その後一度女房と二人で「プロポリス」の小ビンを土産に持って駒込病院の病室にお見舞いに行きましたがその時は至って元気に笑って話していました。
秋も深まり何か予感がしたので電話してみたらご主人が出て「女房は亡くなりました」と言われました。
糖尿病
あれは平成4年のことです。真夏の暑い盛り、還暦前の一人の男性が僕の田端の治療院にやって来ました。聞けば「辻内科医院」の先生から紹介されて来たとのことです。辻先生には面識がありませんでした。3年半も通って悪化するばかりで「インシュリンを35単位毎日注射している」とのことでした。愚痴ばかり言うのでどうやら辻先生の厄介払いの紹介のようでした。問診すると真夏なのに「足が氷のように冷える」と訴えます。どうやらソルビトールが神経にまで入っているようです。歩くのがやっとなので400mの道のりを休み休み来た言います。血糖値は食前で480、食後は630だと言いました。
1回目の治療を終えて帰って行きましたが、それっきり来られませんでした。一ヶ月位たってから奥様から「出張治療に来てほしい」と電話がありました。なんで今頃と思いながら「どうされましたか」と聞いてみると「やっぱり先生の治療が良かったので来てほしいと本人が言っています」と言いました。
当時はAOTというテクニックを使っていましたが、ソフトすぎて信用されていなかった節があるのです。
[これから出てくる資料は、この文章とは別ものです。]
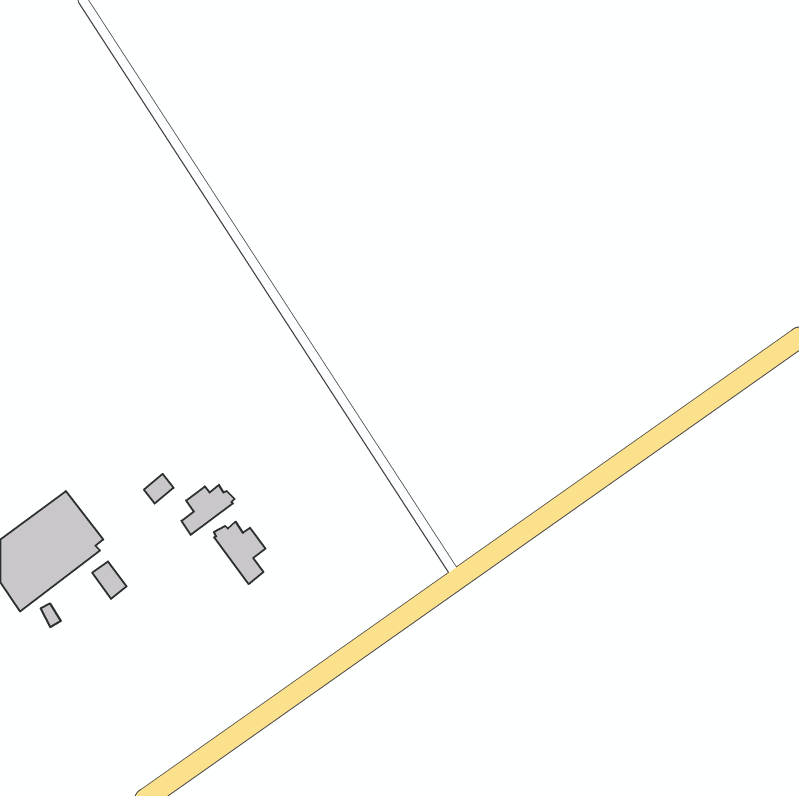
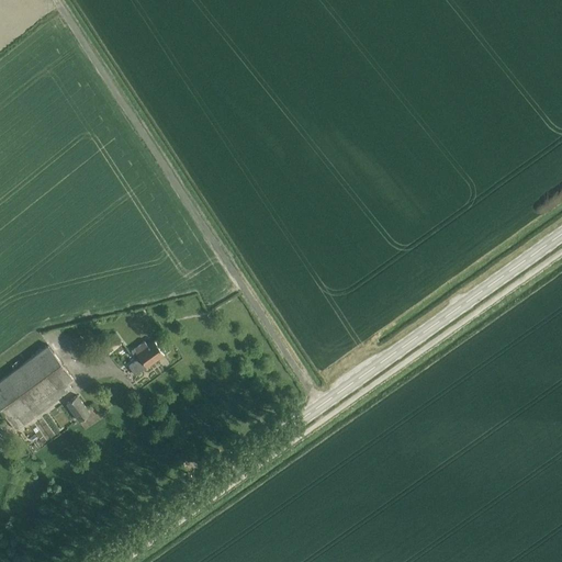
building: [214,522,265,584] -> none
「僕は忙しいのですぐには行けません」というと「具合が悪いので奥様でも良いからすぐにきてほしい」と言いました。そこで整体師の女房に行ってもらいました。
3時間くらいしたら女房から電話がかかって来ました。「大変です。立てなくなってしまいました!」と声がうわずっています。「どうしたのですか」と聞くと「2時間足を揉んだらトイレにも行けなくなって、どうしましょう」と動揺している様子です。「足の神経が糖質にやられて筋肉が麻痺しているのに2時間も揉むなんて、、、立てなくなるのは当たり前ですよ。でも一過性ですから数時間安静にしていれば回復しますからその点よく説明してあげなさい」というと安心した声に変わりました。
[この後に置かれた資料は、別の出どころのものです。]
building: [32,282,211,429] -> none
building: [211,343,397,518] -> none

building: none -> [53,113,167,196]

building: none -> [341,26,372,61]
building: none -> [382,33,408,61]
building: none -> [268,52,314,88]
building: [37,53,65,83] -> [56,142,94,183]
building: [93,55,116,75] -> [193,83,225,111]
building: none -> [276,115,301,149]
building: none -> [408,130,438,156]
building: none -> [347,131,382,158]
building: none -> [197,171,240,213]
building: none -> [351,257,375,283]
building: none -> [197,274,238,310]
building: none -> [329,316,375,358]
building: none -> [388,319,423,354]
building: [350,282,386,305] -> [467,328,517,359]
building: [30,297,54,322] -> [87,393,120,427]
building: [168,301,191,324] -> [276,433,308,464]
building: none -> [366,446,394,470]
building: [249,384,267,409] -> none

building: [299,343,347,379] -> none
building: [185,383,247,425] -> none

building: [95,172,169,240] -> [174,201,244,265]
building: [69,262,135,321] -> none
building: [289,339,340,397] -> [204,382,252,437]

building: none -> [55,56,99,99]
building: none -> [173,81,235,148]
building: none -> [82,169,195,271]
それから毎週の出張治療がはじまりました。頭からクビにかけての歪みはかなりのものでした。1ヶ月半すぎると血糖値は食前で180と下がりました。辻先生がインシュリン注射量を少しずつ減らして行きました。
出張治療19回、5ヶ月で血糖値は正常になりました。
仕事に復帰した元気な彼の姿を田端駅付近で見かけた時「先生!腰が少し痛くなりましたので、またその内に伺います」と彼は言いました。しかし、その後腰痛は治ったらしくて来られませんでした。